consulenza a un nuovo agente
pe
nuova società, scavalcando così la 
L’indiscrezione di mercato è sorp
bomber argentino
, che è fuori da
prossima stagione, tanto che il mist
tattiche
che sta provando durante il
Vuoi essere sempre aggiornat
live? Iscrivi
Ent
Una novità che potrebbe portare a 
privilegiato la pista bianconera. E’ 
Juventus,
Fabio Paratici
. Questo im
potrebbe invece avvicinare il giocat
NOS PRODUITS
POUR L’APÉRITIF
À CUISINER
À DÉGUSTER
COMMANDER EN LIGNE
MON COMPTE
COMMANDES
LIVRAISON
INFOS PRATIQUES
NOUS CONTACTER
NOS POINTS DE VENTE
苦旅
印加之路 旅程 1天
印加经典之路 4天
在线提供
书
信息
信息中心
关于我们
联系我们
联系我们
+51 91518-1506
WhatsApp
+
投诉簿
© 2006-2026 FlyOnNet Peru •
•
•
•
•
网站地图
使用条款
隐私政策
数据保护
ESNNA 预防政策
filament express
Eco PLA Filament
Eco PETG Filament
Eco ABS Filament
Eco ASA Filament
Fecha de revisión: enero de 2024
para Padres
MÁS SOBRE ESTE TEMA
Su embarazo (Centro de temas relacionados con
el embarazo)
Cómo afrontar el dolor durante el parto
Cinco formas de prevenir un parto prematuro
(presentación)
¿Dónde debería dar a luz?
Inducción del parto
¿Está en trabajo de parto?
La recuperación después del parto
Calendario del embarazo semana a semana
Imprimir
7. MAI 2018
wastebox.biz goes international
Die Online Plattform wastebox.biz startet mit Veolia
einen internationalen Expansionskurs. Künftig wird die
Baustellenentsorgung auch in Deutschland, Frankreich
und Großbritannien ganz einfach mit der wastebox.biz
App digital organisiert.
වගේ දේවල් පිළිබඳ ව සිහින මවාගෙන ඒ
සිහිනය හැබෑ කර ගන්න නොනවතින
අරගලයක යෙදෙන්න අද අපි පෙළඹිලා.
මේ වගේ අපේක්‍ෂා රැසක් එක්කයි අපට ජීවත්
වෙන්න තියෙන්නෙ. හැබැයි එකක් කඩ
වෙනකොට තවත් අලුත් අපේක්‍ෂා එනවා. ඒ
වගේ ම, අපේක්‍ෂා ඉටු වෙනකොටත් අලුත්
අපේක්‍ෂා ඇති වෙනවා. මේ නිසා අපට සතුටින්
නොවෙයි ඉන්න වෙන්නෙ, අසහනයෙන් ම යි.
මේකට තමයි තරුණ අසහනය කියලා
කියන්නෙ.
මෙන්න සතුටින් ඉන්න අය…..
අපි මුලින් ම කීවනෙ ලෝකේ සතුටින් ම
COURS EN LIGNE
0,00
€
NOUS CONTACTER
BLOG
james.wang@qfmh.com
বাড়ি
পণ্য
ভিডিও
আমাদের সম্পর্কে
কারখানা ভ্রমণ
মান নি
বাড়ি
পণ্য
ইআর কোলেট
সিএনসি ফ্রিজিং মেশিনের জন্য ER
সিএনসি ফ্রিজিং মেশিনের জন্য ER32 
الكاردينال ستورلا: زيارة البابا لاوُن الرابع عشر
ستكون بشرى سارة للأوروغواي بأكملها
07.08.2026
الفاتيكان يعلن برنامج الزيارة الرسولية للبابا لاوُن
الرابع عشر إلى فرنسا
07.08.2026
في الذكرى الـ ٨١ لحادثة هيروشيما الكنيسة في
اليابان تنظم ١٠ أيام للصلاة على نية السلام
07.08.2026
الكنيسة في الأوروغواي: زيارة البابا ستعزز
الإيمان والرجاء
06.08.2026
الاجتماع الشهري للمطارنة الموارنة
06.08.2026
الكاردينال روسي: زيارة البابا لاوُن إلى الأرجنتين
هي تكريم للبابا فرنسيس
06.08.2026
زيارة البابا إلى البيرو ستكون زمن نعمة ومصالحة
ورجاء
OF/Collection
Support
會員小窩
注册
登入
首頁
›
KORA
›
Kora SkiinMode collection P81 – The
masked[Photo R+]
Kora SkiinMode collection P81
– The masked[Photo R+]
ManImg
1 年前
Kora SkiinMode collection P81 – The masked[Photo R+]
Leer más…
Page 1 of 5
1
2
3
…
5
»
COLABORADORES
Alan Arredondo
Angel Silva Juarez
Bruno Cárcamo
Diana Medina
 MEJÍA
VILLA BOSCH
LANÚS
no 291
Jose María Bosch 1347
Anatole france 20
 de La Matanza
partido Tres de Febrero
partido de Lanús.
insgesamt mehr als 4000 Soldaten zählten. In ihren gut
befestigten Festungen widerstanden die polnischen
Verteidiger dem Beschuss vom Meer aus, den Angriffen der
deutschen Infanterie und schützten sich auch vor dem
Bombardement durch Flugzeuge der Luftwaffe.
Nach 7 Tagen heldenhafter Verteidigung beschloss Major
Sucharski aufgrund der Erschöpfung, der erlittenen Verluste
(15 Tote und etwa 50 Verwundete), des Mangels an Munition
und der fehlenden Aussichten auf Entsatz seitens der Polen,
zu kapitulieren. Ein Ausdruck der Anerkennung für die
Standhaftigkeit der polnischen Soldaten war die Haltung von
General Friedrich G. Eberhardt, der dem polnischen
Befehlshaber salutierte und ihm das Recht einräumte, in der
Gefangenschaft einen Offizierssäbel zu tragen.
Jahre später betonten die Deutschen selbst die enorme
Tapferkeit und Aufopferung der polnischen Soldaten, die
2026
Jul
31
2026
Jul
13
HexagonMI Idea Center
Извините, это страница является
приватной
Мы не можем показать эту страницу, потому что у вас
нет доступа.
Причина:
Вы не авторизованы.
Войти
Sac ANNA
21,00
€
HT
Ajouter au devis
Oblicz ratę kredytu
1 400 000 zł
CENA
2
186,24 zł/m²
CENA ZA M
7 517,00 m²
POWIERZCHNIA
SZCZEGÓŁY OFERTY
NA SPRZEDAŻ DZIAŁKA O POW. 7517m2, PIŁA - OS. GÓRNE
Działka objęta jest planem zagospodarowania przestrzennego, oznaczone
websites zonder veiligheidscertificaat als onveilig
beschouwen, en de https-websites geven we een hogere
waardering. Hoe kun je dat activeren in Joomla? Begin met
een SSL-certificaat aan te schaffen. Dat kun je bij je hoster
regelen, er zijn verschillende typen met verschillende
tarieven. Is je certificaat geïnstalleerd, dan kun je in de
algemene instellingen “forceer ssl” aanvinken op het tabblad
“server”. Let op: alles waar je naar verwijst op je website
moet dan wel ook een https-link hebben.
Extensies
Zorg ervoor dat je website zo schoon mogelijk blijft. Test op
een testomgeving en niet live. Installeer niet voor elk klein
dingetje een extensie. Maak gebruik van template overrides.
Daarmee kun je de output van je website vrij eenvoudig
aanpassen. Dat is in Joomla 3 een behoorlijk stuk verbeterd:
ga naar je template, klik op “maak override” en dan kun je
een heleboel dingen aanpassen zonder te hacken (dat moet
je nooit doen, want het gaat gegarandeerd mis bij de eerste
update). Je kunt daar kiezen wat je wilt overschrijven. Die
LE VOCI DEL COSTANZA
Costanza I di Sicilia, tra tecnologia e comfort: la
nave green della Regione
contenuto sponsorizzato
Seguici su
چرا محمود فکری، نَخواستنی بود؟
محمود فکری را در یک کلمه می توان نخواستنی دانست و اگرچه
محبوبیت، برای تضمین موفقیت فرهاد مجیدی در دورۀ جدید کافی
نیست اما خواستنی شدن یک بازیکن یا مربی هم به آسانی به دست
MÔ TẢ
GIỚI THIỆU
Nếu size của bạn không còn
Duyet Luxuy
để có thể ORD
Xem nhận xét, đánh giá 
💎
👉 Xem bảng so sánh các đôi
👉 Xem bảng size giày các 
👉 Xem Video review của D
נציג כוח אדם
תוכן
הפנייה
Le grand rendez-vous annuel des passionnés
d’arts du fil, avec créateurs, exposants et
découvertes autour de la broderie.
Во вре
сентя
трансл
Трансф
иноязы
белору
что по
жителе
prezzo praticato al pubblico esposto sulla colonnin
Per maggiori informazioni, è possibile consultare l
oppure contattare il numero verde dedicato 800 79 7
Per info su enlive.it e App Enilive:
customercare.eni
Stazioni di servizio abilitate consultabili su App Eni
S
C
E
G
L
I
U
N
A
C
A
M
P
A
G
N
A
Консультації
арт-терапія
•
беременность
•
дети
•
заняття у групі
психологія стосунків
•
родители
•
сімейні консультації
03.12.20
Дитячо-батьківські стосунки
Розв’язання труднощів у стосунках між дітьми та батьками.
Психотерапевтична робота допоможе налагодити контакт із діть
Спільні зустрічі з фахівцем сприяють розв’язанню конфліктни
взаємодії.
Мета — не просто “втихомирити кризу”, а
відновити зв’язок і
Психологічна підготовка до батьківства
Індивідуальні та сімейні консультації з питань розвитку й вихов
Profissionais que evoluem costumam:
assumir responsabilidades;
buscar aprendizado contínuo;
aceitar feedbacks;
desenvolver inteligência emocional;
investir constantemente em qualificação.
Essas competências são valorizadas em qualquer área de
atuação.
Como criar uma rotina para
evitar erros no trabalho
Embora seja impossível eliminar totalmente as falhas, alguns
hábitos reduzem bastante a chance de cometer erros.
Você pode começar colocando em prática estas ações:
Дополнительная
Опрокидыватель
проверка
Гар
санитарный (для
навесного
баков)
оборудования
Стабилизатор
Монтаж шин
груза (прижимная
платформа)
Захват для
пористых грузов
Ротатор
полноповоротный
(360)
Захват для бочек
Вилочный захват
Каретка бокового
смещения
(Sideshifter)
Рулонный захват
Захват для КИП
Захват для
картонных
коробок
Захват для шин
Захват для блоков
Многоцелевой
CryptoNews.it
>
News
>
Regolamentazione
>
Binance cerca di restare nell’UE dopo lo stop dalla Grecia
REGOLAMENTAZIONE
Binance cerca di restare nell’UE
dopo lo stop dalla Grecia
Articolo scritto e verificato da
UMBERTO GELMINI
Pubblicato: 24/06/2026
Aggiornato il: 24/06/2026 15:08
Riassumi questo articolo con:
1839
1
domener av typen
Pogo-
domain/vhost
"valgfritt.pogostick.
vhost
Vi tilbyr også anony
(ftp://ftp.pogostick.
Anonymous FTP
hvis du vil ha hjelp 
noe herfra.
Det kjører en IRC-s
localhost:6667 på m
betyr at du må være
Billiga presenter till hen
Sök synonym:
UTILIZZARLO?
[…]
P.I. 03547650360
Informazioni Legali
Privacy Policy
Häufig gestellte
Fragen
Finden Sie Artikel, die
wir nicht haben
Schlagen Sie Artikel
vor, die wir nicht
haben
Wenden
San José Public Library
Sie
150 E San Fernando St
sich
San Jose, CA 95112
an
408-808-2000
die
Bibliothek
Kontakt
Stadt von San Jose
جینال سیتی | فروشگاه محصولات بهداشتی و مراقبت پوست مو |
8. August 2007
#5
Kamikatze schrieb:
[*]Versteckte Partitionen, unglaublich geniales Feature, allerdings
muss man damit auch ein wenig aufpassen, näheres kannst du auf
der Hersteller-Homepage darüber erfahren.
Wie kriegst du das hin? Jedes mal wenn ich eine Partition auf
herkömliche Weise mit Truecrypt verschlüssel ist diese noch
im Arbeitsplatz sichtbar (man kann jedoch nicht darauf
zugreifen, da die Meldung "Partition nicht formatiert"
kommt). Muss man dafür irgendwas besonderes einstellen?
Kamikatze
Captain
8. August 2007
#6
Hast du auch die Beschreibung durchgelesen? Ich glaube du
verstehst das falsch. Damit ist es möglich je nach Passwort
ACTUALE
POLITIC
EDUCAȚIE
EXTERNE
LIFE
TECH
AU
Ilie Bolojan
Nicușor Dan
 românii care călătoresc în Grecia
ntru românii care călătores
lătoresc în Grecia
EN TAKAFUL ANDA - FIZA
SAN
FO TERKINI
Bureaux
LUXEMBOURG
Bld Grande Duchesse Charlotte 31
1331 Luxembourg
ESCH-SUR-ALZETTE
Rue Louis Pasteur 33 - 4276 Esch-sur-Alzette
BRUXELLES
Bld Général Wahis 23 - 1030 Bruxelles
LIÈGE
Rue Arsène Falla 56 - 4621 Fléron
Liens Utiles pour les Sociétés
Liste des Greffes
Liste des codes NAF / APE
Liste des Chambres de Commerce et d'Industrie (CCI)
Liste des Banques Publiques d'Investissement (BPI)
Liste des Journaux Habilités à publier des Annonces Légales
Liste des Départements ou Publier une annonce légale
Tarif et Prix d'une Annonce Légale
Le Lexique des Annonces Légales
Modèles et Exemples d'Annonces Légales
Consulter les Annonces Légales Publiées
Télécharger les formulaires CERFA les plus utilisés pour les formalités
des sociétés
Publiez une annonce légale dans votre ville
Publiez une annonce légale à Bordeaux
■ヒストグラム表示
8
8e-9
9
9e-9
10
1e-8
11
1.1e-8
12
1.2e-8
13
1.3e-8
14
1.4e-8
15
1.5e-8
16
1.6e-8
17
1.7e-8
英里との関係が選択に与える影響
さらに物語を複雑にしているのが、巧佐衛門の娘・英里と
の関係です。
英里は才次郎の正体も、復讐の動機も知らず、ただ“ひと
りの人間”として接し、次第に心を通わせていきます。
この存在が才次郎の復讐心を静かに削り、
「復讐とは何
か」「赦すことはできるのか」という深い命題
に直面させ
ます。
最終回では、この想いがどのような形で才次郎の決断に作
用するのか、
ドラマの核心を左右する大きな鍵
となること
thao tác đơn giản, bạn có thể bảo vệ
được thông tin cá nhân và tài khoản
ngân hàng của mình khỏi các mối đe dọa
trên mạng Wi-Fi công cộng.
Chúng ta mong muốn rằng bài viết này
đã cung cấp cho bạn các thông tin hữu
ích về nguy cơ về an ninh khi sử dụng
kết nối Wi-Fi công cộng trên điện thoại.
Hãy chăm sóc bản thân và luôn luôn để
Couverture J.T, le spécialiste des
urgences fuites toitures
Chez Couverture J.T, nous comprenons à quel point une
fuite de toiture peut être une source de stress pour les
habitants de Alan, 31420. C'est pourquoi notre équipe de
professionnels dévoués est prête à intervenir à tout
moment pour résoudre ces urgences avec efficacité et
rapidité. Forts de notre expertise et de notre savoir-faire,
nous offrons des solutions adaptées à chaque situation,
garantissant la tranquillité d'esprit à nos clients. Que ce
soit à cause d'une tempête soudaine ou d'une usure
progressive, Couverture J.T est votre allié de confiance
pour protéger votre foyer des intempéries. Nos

ACTIVITY: Wherever the line holding "prezzo praticato al" falls in the entries above, copy exactly from it through the line holding "Дополнительная", inclusive, and add nothing.

WRITTEN SOLUTION:
prezzo praticato al pubblico esposto sulla colonnin
Per maggiori informazioni, è possibile consultare l
oppure contattare il numero verde dedicato 800 79 7
Per info su enlive.it e App Enilive:
customercare.eni
Stazioni di servizio abilitate consultabili su App Eni
S
C
E
G
L
I
U
N
A
C
A
M
P
A
G
N
A
Консультації
арт-терапія
•
беременность
•
дети
•
заняття у групі
психологія стосунків
•
родители
•
сімейні консультації
03.12.20
Дитячо-батьківські стосунки
Розв’язання труднощів у стосунках між дітьми та батьками.
Психотерапевтична робота допоможе налагодити контакт із діть
Спільні зустрічі з фахівцем сприяють розв’язанню конфліктни
взаємодії.
Мета — не просто “втихомирити кризу”, а
відновити зв’язок і
Психологічна підготовка до батьківства
Індивідуальні та сімейні консультації з питань розвитку й вихов
Profissionais que evoluem costumam:
assumir responsabilidades;
buscar aprendizado contínuo;
aceitar feedbacks;
desenvolver inteligência emocional;
investir constantemente em qualificação.
Essas competências são valorizadas em qualquer área de
atuação.
Como criar uma rotina para
evitar erros no trabalho
Embora seja impossível eliminar totalmente as falhas, alguns
hábitos reduzem bastante a chance de cometer erros.
Você pode começar colocando em prática estas ações:
Дополнительная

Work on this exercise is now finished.